Venues will not be able to simply walk back in, switch on the lights and carry on from where they left off in March.

Event venues are highly complex working environments with equipment and infrastructure that needs regular maintenance and inspection. Not least this applies to any load bearing equipment such as rigging points.

The COVID-19 pandemic has meant that the venues and hotels that the event sector normally uses will have been non-operational for months in many cases during increasingly warm weather. This creates the perfect conditions for Legionella bacteria in dormant water systems to multiply to dangerous levels with potentially fatal consequences if checks and controls are not put into place before these facilities are recommissioned back into use.

In the UK and other highly regulated countries it should be inconceivable that a responsible venue will not keep up with the requirement for statutory safety inspections. However, where it is not required by law, and in venues that are struggling financially it is quite possible that safety critical maintenance and inspection has lapsed. Organisers need to make doubly sure that their venue remains fit for purpose particularly with regard to fire safety infrastructure. These topics were covered in detail in our April 4 and 5 updates.

As pointed out in previous updates, terrorists and the criminal fraternity have not been on furlough and their lack of high profile activities recently only reflects ours. It may be assumed that they will resume hostilities when we return to running events. The events industry normally operates in a state of constant watchfulness but during the lockdown understandably we have taken our eye off the ball. Security plans and arrangements for events need to be reviewed and restored. The increased activities for bio security, health screening and management of queues at entrances may help initially but we must not allow this to distract us from wider security management.
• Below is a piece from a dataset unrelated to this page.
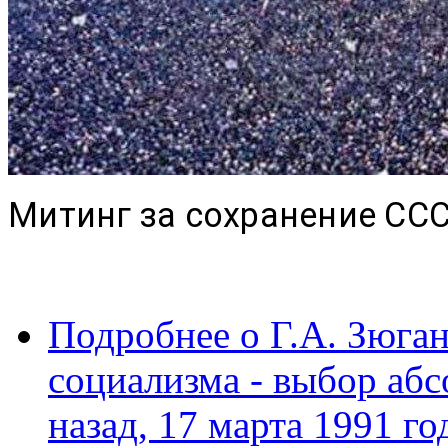
Митинг за сохранение СС
Подробнее
о Г.А. Зюган
социализма - выбор абс
назад, 17 марта 1991 г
Prior to the pandemic there was a growing recognition in the events industry that the stresses placed on event staff were unsustainable in the long term and urgent action was need to address what was recognised as an industry wide problem. It would be tempting to think that, placed on furlough, event staff have had time to relax in the sun, reflect and renew so the problem has receded. Nothing could be further from the truth. The reality for many has not been a relaxing gardening leave but a struggle to carry on working from home, often doing the work of two or three as redundancies reduced the head count. Added to that has been the worry and stress of working in an industry that has a genuinely existential fight on its hands to stay in business with a steady trickle of the bad news of event firms going under or more redundancies. Many will be impacted by job losses and other stresses in their close family.

If we lifted lockdown today and all went back to work on Monday, after the initial delight in seeing friends and colleagues again, the next few hours and days would surely reveal the reality of a depleted and dispirited crew some of whom will be wary and unsure of themselves or the future. Event business managers are going to have to show real leadership in reassuring and motivating their teams on return to work. Skills gaps need to be identified and filled through retraining and recruitment or engagement of sub contractors. With a significant amount of the event budget directed to bio security controls this must not detract from other critical health, safety and security arrangements. Venue and contractors will have to demonstrate that they are ready to take on events again. In the long term event businesses will have to recognise that although event staff will feel lucky to have retained their jobs and will be disinclined to complain about the pressures and discomforts created by tight budgets, the welfare of staff must still be a priority. Afterall we need event managers who are at the top of their game to rebuild a safe and sustainable events industry post pandemic.